What Is: A Binder

For years, BBQ cooks have used “binders” to help “glue” their seasoning onto their food. From mustard to olive oil, it seems people have tried everything possible to help keep their seasoning intact. Opinions on whether binders are necessary or not varies greatly but, until you try it for yourself, it’s hard to really gauge it. 

Mustard may seem like the oddest one. Why am I putting mustard onto my raw pork butt; won’t it burn?! The answer is: no, it won’t burn. It won’t taste like mustard, either. It will help keep your seasoning on the pork butt. Mustard is actually a smart idea for pork because it is vinegar based and, as many of us know, pork and vinegar are a match made in BBQ heaven!

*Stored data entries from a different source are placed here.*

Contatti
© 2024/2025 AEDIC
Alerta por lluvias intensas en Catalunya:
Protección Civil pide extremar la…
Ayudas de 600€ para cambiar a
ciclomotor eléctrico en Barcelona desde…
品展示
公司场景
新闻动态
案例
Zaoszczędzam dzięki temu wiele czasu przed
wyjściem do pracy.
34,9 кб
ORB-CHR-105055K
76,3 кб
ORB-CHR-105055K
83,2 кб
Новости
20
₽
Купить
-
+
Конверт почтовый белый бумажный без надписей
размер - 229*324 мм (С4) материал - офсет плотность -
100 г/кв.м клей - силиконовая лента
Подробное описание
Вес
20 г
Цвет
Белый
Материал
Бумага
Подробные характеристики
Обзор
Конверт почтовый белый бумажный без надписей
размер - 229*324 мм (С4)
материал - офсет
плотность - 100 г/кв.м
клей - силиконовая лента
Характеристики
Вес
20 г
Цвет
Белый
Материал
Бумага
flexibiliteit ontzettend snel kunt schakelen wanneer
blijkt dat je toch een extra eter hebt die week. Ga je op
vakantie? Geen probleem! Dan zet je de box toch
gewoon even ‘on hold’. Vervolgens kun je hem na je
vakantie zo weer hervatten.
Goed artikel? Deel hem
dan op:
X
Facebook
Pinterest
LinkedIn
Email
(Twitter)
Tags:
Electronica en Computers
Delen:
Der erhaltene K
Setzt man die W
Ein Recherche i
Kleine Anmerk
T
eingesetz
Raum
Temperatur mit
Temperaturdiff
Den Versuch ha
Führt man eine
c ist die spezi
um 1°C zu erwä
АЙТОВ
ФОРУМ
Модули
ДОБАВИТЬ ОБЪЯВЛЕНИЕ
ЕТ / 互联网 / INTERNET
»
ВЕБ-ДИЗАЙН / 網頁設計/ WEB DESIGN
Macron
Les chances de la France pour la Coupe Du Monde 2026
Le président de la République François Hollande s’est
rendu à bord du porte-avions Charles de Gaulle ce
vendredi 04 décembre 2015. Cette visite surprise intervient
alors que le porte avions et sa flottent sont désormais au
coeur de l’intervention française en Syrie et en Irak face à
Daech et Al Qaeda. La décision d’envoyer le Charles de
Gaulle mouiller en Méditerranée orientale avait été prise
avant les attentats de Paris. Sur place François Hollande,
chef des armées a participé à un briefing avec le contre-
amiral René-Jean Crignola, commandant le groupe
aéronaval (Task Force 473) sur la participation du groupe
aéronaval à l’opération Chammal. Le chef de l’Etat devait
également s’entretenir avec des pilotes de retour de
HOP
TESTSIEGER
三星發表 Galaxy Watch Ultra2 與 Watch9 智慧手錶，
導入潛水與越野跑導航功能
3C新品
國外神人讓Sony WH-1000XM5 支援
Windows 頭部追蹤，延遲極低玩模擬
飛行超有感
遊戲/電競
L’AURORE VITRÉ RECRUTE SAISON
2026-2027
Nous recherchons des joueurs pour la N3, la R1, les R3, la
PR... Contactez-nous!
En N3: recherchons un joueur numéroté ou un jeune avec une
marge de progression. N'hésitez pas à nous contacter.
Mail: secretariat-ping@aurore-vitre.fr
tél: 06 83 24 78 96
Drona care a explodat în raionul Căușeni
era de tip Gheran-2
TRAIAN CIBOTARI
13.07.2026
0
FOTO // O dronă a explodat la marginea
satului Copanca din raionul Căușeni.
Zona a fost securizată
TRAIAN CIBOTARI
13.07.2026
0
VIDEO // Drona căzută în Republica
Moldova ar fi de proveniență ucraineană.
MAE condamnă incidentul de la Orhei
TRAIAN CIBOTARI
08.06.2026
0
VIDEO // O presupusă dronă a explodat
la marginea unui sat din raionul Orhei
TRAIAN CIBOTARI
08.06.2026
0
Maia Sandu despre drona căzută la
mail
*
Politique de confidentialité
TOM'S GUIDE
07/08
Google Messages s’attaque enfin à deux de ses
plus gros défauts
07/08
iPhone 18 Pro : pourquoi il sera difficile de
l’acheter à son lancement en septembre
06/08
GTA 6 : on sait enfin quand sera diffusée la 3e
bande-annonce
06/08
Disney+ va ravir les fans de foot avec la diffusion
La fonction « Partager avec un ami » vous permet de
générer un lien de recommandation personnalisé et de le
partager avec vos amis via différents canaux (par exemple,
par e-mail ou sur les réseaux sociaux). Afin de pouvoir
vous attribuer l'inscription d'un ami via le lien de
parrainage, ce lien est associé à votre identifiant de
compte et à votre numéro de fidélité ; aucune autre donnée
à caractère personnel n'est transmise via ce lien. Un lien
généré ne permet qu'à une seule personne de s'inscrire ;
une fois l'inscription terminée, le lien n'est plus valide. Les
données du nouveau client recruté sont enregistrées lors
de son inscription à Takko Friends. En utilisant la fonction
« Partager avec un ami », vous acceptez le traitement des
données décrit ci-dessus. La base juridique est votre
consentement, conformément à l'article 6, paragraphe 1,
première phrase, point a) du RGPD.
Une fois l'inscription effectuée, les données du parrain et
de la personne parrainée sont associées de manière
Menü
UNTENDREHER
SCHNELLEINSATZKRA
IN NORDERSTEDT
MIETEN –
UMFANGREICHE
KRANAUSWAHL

I’ve personally used pickle juice a few times as a binder for my chicken. This is a great pairing and works well for my copycat Chick-Fil-A smoked chicken sandwich recipe.

Olive oil is an effective binder when dealing with poultry. It’s one of the more expensive option but it has a great burn point and will help keep your dry rub on the product. 

The one I’ve been saying more and more on our group page is: mayonnaise. Mayo is a fantastic binder and you cannot taste it’s “mayo-y” (is that even a word?!) flavors. Try it sometime on grilled cheese (as a substitute to butter) and you’ll quickly learn the taste dissolves away during the cooking process.

What do I personally do? I go with: no binder. I, in turn, season my product a few hours before I plan to smoke (overnight is best) and let the rub permeate into the meat. Wrapping in plastic wrap helps the process, too.

Overall, a binder isn’t really necessary but it is fun to try. Give it a whirl and go with your own personal opinion!